What is Reverse Engineering?

Reverse engineering is a process that aims to duplicate existing objects, even when the original designs are not available (see Racing Point’s F1 team for a notorious example).  As well as automative, it appeals to a wide range of industries, helping to enhance product development and innovation. Here’s an outline of its core aspects:

Definition and Purpose

At its core, reverse engineering is the process of dissecting products or equipment to understand their structure, size and functionality.

It’s instrumental for businesses in deciphering production processes, safeguarding patents, and analysing products when original designs are missing.

Applications Across Industries

This process is not limited to one field but spans a variety of sectors, including manufacturing, automotive, aerospace, and even healthcare.

Specific applications include creating digital versions of discontinued product designs, scanning physical prototypes into CAD software, troubleshooting existing products, and enhancing competitive edges in the market.

Techniques and Tools

The methodology includes advanced analytical techniques such as microscopy, 3D Metrology, and X-Ray Computerised Tomography, among others.

3D scanners offer some of the best tools to help with reverse engineering, combining ultra-wide scanning for large objects with high accuracy and speed.  Combine your new CAD data with a digital fabricator like a 3D printer and you’re able to quickly scan and replicate almost any physical object for further analysis and testing.

By integrating these elements in your workflow, 3D Scanners help businesses to iterate faster, improve on existing designs, and contribute to efficiencies in product development.

3D Scanner

The Process of 3D Scanning for Reverse Engineering

The process of 3D scanning for reverse engineering is fast, simple, and reliable.  Essentially, the 3D scanner has been designed to do all the work for you, making the whole process incredibly simple.

To ensure the accurate capture and reproduction of the original object’s geometry and design, there’s a few things you have to get right, here’s a breakdown of the key stages:

Preparation and Scanning

Each laser scanner works in a slightly different way.
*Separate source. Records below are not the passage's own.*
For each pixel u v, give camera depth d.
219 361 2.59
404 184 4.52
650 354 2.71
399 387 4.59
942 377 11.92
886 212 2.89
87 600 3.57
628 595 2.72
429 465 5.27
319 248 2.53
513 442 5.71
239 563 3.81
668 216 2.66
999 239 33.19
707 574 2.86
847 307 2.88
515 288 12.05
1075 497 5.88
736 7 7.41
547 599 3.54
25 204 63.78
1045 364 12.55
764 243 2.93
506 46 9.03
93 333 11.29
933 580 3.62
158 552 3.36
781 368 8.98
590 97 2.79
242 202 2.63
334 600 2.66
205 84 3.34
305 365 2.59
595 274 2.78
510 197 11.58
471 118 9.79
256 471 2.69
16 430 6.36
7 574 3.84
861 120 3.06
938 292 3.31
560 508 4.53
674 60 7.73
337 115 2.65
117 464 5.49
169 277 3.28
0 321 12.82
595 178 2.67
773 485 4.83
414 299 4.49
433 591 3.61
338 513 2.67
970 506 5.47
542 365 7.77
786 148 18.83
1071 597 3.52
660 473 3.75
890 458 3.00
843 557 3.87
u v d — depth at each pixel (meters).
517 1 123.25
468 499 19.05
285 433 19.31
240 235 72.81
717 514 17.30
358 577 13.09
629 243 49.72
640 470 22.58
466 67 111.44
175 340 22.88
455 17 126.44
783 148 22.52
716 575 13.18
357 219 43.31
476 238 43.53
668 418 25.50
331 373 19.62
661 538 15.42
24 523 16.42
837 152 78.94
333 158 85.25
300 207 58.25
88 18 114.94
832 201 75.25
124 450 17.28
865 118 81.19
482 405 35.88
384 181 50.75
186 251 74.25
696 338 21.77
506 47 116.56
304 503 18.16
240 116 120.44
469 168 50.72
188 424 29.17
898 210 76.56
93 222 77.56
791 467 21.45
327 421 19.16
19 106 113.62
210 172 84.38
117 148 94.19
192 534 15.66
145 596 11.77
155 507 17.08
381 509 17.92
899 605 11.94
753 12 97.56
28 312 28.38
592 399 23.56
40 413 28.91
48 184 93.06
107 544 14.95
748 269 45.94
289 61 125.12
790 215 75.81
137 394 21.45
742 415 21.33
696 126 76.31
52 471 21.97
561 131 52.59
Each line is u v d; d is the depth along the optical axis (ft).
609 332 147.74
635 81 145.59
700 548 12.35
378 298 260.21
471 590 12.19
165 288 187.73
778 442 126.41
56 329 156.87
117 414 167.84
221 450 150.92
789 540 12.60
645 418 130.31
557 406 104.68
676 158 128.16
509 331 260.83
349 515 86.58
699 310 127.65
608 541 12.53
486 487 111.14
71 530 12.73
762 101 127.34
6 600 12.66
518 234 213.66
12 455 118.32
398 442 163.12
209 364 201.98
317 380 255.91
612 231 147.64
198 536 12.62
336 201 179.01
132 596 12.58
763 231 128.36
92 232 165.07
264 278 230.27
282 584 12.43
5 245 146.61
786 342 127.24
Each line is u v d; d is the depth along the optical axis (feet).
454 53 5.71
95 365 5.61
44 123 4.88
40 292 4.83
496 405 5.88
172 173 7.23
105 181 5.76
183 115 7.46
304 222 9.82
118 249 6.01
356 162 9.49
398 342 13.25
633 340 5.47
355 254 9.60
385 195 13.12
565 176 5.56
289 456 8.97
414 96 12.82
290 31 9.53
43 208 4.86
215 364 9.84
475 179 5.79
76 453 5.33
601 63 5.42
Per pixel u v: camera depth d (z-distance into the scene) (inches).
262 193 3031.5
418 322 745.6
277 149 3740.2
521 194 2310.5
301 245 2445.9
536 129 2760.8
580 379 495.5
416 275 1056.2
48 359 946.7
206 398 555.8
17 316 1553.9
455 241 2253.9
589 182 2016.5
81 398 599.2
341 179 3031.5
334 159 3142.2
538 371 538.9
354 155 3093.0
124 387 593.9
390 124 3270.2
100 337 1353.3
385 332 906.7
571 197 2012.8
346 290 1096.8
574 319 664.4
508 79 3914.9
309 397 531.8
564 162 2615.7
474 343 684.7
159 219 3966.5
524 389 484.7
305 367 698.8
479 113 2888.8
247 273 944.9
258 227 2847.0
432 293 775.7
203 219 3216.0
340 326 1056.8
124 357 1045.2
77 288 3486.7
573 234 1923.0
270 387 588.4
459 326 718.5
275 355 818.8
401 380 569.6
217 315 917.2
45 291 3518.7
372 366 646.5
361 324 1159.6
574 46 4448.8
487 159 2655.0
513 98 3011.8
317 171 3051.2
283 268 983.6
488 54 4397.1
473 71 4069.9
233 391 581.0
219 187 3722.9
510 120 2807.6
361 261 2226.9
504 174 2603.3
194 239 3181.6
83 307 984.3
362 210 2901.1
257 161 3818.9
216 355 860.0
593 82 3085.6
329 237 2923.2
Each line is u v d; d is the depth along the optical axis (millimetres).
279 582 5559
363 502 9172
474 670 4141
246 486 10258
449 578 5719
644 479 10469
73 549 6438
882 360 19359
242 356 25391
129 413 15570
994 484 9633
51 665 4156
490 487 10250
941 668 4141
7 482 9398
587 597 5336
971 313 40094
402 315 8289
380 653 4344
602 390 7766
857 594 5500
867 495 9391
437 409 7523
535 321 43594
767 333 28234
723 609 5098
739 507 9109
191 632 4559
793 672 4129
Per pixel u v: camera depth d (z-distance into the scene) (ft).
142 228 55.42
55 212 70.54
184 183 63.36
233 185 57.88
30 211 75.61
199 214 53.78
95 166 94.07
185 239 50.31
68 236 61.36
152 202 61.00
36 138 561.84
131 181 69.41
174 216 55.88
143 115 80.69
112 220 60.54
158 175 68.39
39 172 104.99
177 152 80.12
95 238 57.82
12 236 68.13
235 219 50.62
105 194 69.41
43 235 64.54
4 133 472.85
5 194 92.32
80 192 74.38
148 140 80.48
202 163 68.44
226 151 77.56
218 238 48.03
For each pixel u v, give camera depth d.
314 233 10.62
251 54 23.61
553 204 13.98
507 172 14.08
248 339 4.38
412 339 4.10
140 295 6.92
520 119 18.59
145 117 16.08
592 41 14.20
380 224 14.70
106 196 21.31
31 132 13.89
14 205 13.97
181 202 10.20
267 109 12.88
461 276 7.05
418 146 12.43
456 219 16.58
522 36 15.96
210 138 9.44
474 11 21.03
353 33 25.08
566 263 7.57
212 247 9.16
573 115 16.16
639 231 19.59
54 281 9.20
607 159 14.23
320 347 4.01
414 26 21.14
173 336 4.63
Older versions often use target stickers that help the scanner orientation the object in digital space.  Other’s struggle to accurately scan highly reflective surfaces such as chrome and need a light coating of powder spray to help.  However, most modern scanners are able to scan, orientate objects and handle shiny as standard, like the HandySCAN Black delivering 0.02mm accuracy at a resolution of 0.025mm over a wide field.

3D Scanning

Using a high-accuracy 3D laser scanner, you’re able to capture the complete surface geometry of almost any component. This step is pivotal as it lays the foundation for the subsequent reconstruction process.

There are two main categories of 3D scanner: those that use light (structured light systems) and those that use physical contact or proximity (contact and non-contact scanners). Light-based scanners, including portable and handheld devices, project a pattern onto an object and analyse how this pattern changes to construct a 3D model. The resulting data is captured as a point loud or mesh, which can then be cleaned, aligned, and imported into your CAD software.

For more information, download Creaforms’ guide to 3D scanning.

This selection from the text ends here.